Najib’s One Thousand Days
            Najib’s thousandth day in office went unheralded. Not even he took notice, and for good reason. He had nothing to show for it. In a speech Najib was forced to defend his 1Malaysia.
            “It is a philosophy, not a mere slogan,” he insisted. Poor fellow, when you have to defend or clarify what you mean three years on, it could not have had much of an impact.
            By his thousandth-day Najib had forgotten or ignored his earlier “courageous” move to liberalize the economy. He was back to his bribing ways, offering RM400 million to the mostly Malay bus companies’ owners. Despite many more and ever generous giveaways to buy his way into the election, Najib fared worse than Abdullah.
           
Najib Outlasting Abdullah
            A few days before Najib exceeded Abdullah’s tenure, Teoh’s death haunted Najib again. To recap, a lower court had earlier declared an open verdict, meaning, no one was at fault, incredulous though that may seem. The family appealed, and a few days ago in a landmark and unanimous decision, the Appeals Court set aside that verdict.
            The court went beyond and declared that his death was caused or accelerated by unlawful acts by individuals unknown, inclusive (my emphasis) of MACC’s officials. Justice Mohamad Ariff asserted that the interests of the family and the public required the case to be further investigated. Justice Ariff is indeed Yang Arif, the honorific exclusive for judges. It means wise and knowledgeable.
            That is a rare public rebuke from an increasingly assertive and independent judiciary; a good omen for Malaysia but a bad one for Najib.

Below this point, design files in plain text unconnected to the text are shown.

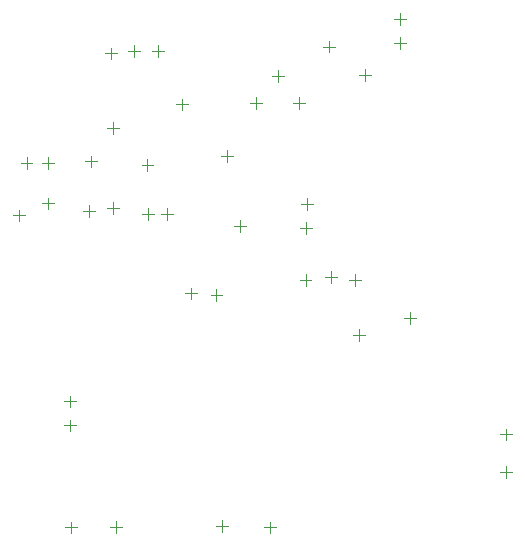
<source format=gbr>
%TF.GenerationSoftware,Altium Limited,Altium Designer,24.3.1 (35)*%
G04 Layer_Color=16711935*
%FSLAX43Y43*%
%MOMM*%
%TF.SameCoordinates,9DAA59CA-406A-4E62-98C5-13318CB5E6F2*%
%TF.FilePolarity,Positive*%
%TF.FileFunction,Other,Bottom_Component_Center*%
%TF.Part,Single*%
G01*
G75*
%TA.AperFunction,NonConductor*%
%ADD67C,0.100*%
D67*
X20176Y34849D02*
X21176D01*
X20676Y34349D02*
Y35349D01*
X15553Y35357D02*
X16553D01*
X16053Y34857D02*
Y35857D01*
Y41639D02*
Y42639D01*
X15553Y42139D02*
X16553D01*
X30074Y46058D02*
Y47058D01*
X29574Y46558D02*
X30574D01*
X13572Y35128D02*
X14572D01*
X14072Y34628D02*
Y35628D01*
X49378Y15680D02*
Y16680D01*
X48878Y16180D02*
X49878D01*
X24798Y8433D02*
X25798D01*
X25298Y7933D02*
Y8933D01*
X8763Y38667D02*
Y39667D01*
X8263Y39167D02*
X9263D01*
X8128Y34222D02*
Y35222D01*
X7628Y34722D02*
X8628D01*
X22208Y28118D02*
X23208D01*
X22708Y27618D02*
Y28618D01*
X31910Y33655D02*
X32910D01*
X32410Y33155D02*
Y34155D01*
X34519Y29040D02*
Y30040D01*
X34019Y29540D02*
X35019D01*
X36406Y24587D02*
X37406D01*
X36906Y24087D02*
Y25087D01*
X11921Y18974D02*
X12921D01*
X12421Y18474D02*
Y19474D01*
X11921Y16942D02*
X12921D01*
X12421Y16442D02*
Y17442D01*
X16307Y7857D02*
Y8857D01*
X15807Y8357D02*
X16807D01*
X29362Y7806D02*
Y8806D01*
X28862Y8306D02*
X29862D01*
X48878Y12979D02*
X49878D01*
X49378Y12479D02*
Y13479D01*
X25230Y39776D02*
X26230D01*
X25730Y39276D02*
Y40276D01*
X24841Y27491D02*
Y28491D01*
X24341Y27991D02*
X25341D01*
X41199Y25560D02*
Y26560D01*
X40699Y26060D02*
X41699D01*
X32385Y28761D02*
Y29761D01*
X31885Y29261D02*
X32885D01*
X36601Y28735D02*
Y29735D01*
X36101Y29235D02*
X37101D01*
X26822Y33358D02*
Y34358D01*
X26322Y33858D02*
X27322D01*
X18999Y38489D02*
Y39489D01*
X18499Y38989D02*
X19499D01*
X19050Y34323D02*
Y35323D01*
X18550Y34823D02*
X19550D01*
X14199Y38794D02*
Y39794D01*
X13699Y39294D02*
X14699D01*
X10566Y35238D02*
Y36238D01*
X10066Y35738D02*
X11066D01*
X10592Y38667D02*
Y39667D01*
X10092Y39167D02*
X11092D01*
X15900Y47938D02*
Y48938D01*
X15400Y48438D02*
X16400D01*
X17882Y48141D02*
Y49141D01*
X17382Y48641D02*
X18382D01*
X19888Y48166D02*
Y49166D01*
X19388Y48666D02*
X20388D01*
X21946Y43620D02*
Y44620D01*
X21446Y44120D02*
X22446D01*
X27719Y44221D02*
X28719D01*
X28219Y43721D02*
Y44721D01*
X31301Y44221D02*
X32301D01*
X31801Y43721D02*
Y44721D01*
X36889Y46634D02*
X37889D01*
X37389Y46134D02*
Y47134D01*
X33892Y49022D02*
X34892D01*
X34392Y48522D02*
Y49522D01*
X39911Y49301D02*
X40911D01*
X40411Y48801D02*
Y49801D01*
X39861Y51333D02*
X40861D01*
X40361Y50833D02*
Y51833D01*
X32037Y35662D02*
X33037D01*
X32537Y35162D02*
Y36162D01*
X12497Y7806D02*
Y8806D01*
X11997Y8306D02*
X12997D01*
%TF.MD5,d3db923b6aab8169e9a05c80377fabc0*%
M02*

</source>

            That was not the only past to haunt Najib. His earlier commitment to do away with the sedition and internal security acts was exposed for the fraud that it was when he charged his prominent critics, including law professor Azmi Sharom, for sedition.
            The Economist was wrong when it concluded that those charges hurt Najib’s image as a reformer. The man was never one. That tag merely reflects smart packaging, like his earlier string of high-profile international “interviews” later exposed to be unabashed infomercials. Even CNN and the venerable BBC were snared.
            Najib’s memory must be faulty as he is oblivious of these inconsistencies. This May he vowed “no bailouts” for beleaguered Malaysia Airlines. Today he declared the over six billion-ringgit infusion as “investment” and equating it to a patriotic duty!
            Kata di kota, goes an old Malay wisdom, but with Najib, kata di lupa. Our word (kata) must be as dependable as a fort (kota); otherwise forget (lupa) it.
            Malaysians cannot forget Najib as his image appears everywhere, rivaling the gaudiness and ubiquity of North Korea’s “Dear Beloved Leader.” Malaysians can however ignore him, and they are doing just that.
            Former Law Minister Zaid Ibrahim sums up Najib best. Referring to Najib’s questioning the opposition’s “loyalty” to the Sultan of Selangor, Zaid wrote on September 8, 2014, two days after Najib exceeded Abdullah’s tenure in office, “This cheap political trick … should not come from a Prime Minister. … Instead of telling the people … the complexities of democracy and how constitutional monarch and political leaders should conduct themselves, the PM took the lazy route of inflaming the feelings of the Malays …. For a man who talks about the great transformation for the country, this is irresponsible conduct and most disappointing.”
            Malaysians cannot ignore an irresponsible leader. That would be height of irresponsibility.